This article is participating in the nuggets team number online activity, click to see the dachang spring recruiting positions

I. Title Description:

This is a function that implements a very common string match: LeetCode 28. Implement strStr(), which I will write using the classic KMP algorithm. As THE KMP algorithm is very classic, as long as you are a computer major student or have studied the algorithm, you should know the KMP algorithm. Therefore, IN this paper, I will not give a strict proof, but mainly focus on the explanation of the code, and try to make you understand the KMP algorithm.

Ii. Analysis of Ideas:

Let SSS be the given string and PPP be the pattern string to look up. A naive string match starts at bit III of SSS and bit 000th of PPP. If a mismatch is found, the match starts again at bit I +1i + 1I +1 of SSS and bit 000th of PPP.

There are many unnecessary fallbacks in naive practices, and by documenting some of the properties of PPP itself, we can reduce fallbacks.

  1. Prefix ∣mid∣postfix∣chprefix \mid mid \mid postfix \mid chprefix∣mid∣postfix∣ch Prefixprefixprefix is the prefix of PPP, postfixpostfixpostfix is the suffix of PPP, they are equal, also called the longest common prefix, midmidmid is the string between them. CHCHCH represents the character we are currently matching.

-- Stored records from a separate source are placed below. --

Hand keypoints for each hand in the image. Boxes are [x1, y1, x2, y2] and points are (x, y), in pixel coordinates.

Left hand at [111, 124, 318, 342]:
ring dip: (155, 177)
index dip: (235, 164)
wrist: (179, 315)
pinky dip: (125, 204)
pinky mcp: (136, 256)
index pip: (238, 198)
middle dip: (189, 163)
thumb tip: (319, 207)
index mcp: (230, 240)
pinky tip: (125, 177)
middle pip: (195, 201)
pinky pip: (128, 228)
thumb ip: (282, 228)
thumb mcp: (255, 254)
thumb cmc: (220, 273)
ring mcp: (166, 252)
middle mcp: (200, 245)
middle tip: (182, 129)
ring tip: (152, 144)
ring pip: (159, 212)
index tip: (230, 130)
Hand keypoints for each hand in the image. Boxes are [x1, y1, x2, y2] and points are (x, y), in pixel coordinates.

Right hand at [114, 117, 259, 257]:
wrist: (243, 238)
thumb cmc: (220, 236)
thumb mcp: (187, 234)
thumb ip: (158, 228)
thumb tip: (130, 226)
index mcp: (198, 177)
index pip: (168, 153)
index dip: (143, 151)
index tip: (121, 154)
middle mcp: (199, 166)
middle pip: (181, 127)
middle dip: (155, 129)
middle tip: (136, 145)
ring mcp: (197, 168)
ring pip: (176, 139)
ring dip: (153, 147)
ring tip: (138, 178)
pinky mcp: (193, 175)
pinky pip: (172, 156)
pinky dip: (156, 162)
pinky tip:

  2. If s[I]s[I] S [I]s[I] does not match CHCHCH and SSS, then we do not need to start from p[0]p[0]p[0] p[0]. We can directly match s[I] S [I] and mid[0]mid[0]mid[0]. Mid [0]mid[0]mid[0] mid[0]mid[0] Prefixprefixprefix must match the string before s[I]s[I].

  3. Next [I]next[I] Next [I]next[I] represents the longest common prefix of p[0… I −1]p[0… I −1]p[0… I −1] In particular, next[0]=− 1Next [0]= -1next[0]=−1, which is the core of the KMP algorithm. Note that the longest common prefix here is not strictly true, because a string is also a prefix of itself, and the longest should be itself, meaning the longest common prefix less than itself.

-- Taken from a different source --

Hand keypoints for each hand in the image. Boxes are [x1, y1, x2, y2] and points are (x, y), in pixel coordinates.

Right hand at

  4. Next [I]next[I]next[0… I −1]next[0… I −1]next[0… I −1] Next [0… I −1] I left this in the comments of the code. For brevity, I used a prefix in the comments instead of the longest public prefix, and the same goes for suffixes.

Iii. AC Code:

class Solution {
private:
    vector<int> next;
public:
    int strStr(string haystack, string needle) {
        buildNext(needle);
        return match(haystack, needle);
    }

    int match(const string &s, const string &p) {
        const int n = s.length(), m = p.length(a);// Use the position of j to indicate whether the match is complete
        // If j == m, all matches must be completed, so there is no need to roll back I in the following loop
        int i = 0, j = 0;
        while (i < n && j < m) {
            // if j = -1, the current position does not match
            // Naturally I will ++ to the next position
            if (j < 0 || s[i] == p[j]) {
                ++i, ++j;
            } else{ j = next[j]; }}if (j == m) {
            return i - j;
        }
        return - 1;
    }

    void buildNext(const string &p) {
        int len = p.length(a);if (len == 0) {
            return;
        }
        next = vector<int>(len);
        // l indicates the subscript at the end of the prefix, and r indicates the subscript at the end of the suffix
        int l = next[0] = - 1, r = 0;
        while (r < len - 1) {
            // Where l, r is not ++ yet
            // if l < 0, p[0...r] has no common prefix or suffix, which would make next[r + 1] = 0;
            // if p[l] == p[r], the length of the common suffix can be increased by 1, and the result of l + 1 is exactly the length of the prefix
            if (l < 0 || p[l] == p[r]) {
                ++l, ++r;
                next[r] = l;
            } else {
                // If none of the above conditions are met, we need to reduce the length of the matched prefix and suffix
                // next[l] = next[ll = next[l]; }}}};Copy the code

Iv. Summary:

The idea of KMP algorithm is very clever, but the code implementation is not very clear, although it is easy to understand, but the implementation may encounter various problems. Either way, it’s best to take the time to do it yourself, and it may be a great harvest.